Havendo mais pessoas a necessitar de suporte social, os sistemas sociais tornam-se menos capazes de dar uma resposta, como antes o faziam. Ao mesmo tempo, as despesas com a proteção social diminuíram, não por serem menos necessárias mas devido à alteração das regras de acesso (OECD, 2011a).

Resumindo a uns poucos traços o panorama do empobrecimento crescente de uma parte considerável da população mundial: a forte polaridade nos salários, a maior precariedade laboral, menos apoios sociais, as tendências enquadradas num contexto alargado de globalização, de progresso tecnológico, de alterações demográficas (envelhecimento da população, tendência para a diminuição da dimensão dos agregados familiares), a par de alterações nas instituições e nas políticas (OECD, 2011a). O impacto que mudanças como estas causam na vida dos indivíduos é percetível num estudo de 2000 realizado nos EUA (Reich, 2000), país com um dos primeiros governos neoliberais e, naturalmente, um dos primeiros a ressentir-se deste tipo de problemas.
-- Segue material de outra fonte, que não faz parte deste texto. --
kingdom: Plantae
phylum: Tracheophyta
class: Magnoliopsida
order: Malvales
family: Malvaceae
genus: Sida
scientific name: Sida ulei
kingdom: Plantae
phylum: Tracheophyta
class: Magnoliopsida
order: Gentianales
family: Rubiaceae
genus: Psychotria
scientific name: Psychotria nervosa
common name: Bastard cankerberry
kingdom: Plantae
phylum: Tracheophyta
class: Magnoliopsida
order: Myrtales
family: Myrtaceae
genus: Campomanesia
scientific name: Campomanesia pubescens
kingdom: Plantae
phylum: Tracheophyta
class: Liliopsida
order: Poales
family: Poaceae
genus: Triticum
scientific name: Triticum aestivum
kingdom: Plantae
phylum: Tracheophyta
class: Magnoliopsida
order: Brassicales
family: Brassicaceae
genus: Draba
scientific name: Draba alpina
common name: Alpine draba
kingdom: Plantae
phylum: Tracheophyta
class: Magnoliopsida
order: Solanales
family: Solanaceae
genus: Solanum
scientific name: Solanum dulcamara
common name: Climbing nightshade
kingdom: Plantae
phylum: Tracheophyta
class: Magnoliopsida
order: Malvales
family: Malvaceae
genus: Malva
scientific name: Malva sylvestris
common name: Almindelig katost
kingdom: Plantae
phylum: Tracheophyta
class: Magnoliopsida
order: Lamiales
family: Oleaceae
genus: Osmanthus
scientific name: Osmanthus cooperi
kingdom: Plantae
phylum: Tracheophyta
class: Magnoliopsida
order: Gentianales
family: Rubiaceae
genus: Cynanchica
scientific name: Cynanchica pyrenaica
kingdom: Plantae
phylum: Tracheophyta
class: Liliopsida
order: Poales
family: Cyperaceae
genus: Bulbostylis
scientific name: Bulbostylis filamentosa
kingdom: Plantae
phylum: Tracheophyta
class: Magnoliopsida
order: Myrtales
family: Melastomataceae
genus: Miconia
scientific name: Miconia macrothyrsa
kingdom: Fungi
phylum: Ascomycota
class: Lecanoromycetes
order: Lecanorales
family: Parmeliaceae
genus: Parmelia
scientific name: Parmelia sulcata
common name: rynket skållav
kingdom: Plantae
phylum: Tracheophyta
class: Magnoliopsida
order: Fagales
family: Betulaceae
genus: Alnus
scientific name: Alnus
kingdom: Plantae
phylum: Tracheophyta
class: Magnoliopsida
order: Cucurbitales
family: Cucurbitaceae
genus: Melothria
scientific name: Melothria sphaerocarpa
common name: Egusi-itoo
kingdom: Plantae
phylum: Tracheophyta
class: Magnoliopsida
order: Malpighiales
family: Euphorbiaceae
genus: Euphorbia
Dada a finalidade do nosso estudo, focamo- nos nas conclusões que têm algum impacto na forma como as Humanidades são valorizadas.

Antes de passarmos para a próxima secção, gostaríamos de sublinhar o desajustado que é referir que a OCDE tem uma visão política neoliberal, sem acrescentarmos qualquer outro juízo, reforçando o que já anteriormente fomos dizendo. O relatório que acabámos de citar é um estudo que evidencia haver na OCDE uma capacidade de análise crítica relativa aos resultados de políticas neoliberais. Põe-se assim de manifesto uma certa diversidade de pensamento que existe nesta organização internacional, pese embora não estar em causa o pensamento ortodoxo que a domina. Para além da análise da realidade, também as recomendações aí feitas manifestam a possibilidade de uma visão alternativa à neoliberal: o investimento crucial no capital humano, visto como a força que vai reduzir a dispersão salarial e favorecer melhores taxas de emprego; o apelo à disponibilização de serviços públicos de alta qualidade e de acesso livre (nomeadamente, saúde, educação e apoio às famílias); e o apelo a políticas que fomentem um desenvolvimento inclusivo. Paradoxalmente, “[t]his report provides powerful evidence of the need to ‘go social!’” (OECD, 2011a: 19).